Note: this branch targets Scala 2.11.x, support for Scala 2.10.x has been moved to [this branch](https://github.com/scala/async/tree/2.10.x).

## Quick start

To include scala-async in an existing project use the library published on Maven Central.
For sbt projects add the following to your build definition - build.sbt or project/Build.scala:

```scala
libraryDependencies += "org.scala-lang.modules" %% "scala-async" % "0.9.6"
```

For Maven projects add the following to your <dependencies> (make sure to use the correct Scala version prefix, _2.10 or _2.11,
to match your project’s Scala version):

```scala
<dependency>
	<groupId>org.scala-lang.modules</groupId>
	<artifactId>scala-async_2.11</artifactId>
	<version>0.9.6</version>
</dependency>
```

Scala 2.12 support is introduced in 0.9.6-RC5.

After adding a scala-async to your classpath, write your first `async` block:

```scala
import ExecutionContext.Implicits.global
import scala.async.Async.{async, await}

val future = async {
  val f1 = async { ...; true }
  val f2 = async { ...; 42 }
  if (await(f1)) await(f2) else 0
}
```

## What is `async`?

`async` marks a block of asynchronous code. Such a block usually contains
one or more `await` calls, which marks a point at which the computation
will be suspended until the awaited `Future` is complete.

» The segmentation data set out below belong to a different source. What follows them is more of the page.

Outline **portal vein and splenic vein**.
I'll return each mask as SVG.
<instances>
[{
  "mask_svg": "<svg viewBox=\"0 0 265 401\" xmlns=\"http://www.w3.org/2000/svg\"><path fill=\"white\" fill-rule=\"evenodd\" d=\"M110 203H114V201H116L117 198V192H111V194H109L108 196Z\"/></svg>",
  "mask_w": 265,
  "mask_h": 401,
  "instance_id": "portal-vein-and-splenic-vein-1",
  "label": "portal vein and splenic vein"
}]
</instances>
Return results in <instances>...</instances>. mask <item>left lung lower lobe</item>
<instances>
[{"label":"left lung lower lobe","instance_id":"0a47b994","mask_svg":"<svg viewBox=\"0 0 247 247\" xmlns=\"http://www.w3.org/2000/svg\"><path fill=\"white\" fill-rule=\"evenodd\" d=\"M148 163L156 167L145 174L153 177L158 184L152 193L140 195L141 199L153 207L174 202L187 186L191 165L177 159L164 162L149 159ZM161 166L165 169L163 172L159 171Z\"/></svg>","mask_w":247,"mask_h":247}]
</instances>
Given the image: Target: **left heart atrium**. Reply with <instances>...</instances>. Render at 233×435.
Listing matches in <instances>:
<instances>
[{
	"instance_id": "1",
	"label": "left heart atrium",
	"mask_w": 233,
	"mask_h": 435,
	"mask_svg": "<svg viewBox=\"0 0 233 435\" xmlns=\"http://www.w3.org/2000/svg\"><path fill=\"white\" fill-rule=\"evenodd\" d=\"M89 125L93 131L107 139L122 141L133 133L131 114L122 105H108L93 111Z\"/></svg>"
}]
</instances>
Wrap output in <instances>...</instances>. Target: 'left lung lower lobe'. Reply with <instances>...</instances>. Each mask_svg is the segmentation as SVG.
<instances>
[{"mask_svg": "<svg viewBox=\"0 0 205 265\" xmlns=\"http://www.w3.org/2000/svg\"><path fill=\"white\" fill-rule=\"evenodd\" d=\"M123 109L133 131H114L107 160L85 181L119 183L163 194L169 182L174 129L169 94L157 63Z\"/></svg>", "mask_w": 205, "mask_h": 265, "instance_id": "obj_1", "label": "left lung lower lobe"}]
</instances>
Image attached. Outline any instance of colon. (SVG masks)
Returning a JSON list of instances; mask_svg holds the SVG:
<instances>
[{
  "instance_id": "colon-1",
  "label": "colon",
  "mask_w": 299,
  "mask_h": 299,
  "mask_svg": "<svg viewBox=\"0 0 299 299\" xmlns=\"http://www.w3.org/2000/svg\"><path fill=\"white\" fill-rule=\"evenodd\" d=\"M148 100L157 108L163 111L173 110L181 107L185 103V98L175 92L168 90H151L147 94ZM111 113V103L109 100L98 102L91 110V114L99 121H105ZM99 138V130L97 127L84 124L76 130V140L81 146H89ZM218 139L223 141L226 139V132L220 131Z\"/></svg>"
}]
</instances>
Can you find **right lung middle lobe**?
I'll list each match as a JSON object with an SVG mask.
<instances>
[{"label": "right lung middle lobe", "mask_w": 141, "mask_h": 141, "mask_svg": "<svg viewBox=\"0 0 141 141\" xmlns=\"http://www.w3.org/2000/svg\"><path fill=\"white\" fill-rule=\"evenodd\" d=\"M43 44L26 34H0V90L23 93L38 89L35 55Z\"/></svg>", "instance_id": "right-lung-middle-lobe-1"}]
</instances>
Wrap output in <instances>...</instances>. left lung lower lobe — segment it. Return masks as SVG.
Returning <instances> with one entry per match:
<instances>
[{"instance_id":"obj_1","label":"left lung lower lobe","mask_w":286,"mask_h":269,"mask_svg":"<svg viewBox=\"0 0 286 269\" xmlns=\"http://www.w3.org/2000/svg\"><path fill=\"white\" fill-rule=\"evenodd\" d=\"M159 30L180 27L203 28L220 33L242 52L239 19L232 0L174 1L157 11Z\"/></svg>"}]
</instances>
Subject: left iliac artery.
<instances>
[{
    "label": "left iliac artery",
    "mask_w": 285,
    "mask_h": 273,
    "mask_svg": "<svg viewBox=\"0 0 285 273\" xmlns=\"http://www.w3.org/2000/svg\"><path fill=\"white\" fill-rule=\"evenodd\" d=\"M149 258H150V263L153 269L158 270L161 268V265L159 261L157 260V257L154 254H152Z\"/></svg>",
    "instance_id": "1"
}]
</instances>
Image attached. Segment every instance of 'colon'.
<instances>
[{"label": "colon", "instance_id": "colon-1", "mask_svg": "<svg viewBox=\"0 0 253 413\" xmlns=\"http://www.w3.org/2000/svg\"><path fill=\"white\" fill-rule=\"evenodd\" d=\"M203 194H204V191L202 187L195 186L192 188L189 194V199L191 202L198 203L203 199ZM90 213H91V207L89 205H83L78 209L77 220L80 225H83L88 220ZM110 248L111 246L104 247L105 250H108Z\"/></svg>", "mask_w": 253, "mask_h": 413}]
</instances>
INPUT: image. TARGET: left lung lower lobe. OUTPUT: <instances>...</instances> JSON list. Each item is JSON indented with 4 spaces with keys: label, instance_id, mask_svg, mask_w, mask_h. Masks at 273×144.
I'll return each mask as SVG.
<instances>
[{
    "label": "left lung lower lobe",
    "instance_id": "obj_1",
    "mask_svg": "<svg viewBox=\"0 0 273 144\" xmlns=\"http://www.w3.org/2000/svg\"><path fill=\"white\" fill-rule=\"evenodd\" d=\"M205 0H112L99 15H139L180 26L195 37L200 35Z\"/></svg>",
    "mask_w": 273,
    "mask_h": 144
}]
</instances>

By default, `async` blocks operate on `scala.concurrent.{Future, Promise}`.
The system can be adapted to alternative implementations of the
`Future` pattern.

Consider the following example:

```scala
def slowCalcFuture: Future[Int] = ...             // 01
def combined: Future[Int] = async {               // 02
  await(slowCalcFuture) + await(slowCalcFuture)   // 03
}
val x: Int = Await.result(combined, 10.seconds)   // 05
```

Lines 1 defines an asynchronous method: it returns a `Future`.

Line 2 begins an `async` block. During compilation,
the contents of this block will be analyzed to identify
the `await` calls, and transformed into non-blocking
code.

Control flow will immediately pass to line 5, as the
computation in the `async` block is not executed
on the caller's thread.

Line 3 begins by triggering `slowCalcFuture`, and then
suspending until it has been calculating. Only after it
has finished, we trigger it again, and suspend again.
Finally, we add the results and complete `combined`, which
in turn will release line 5 (unless it had already timed out).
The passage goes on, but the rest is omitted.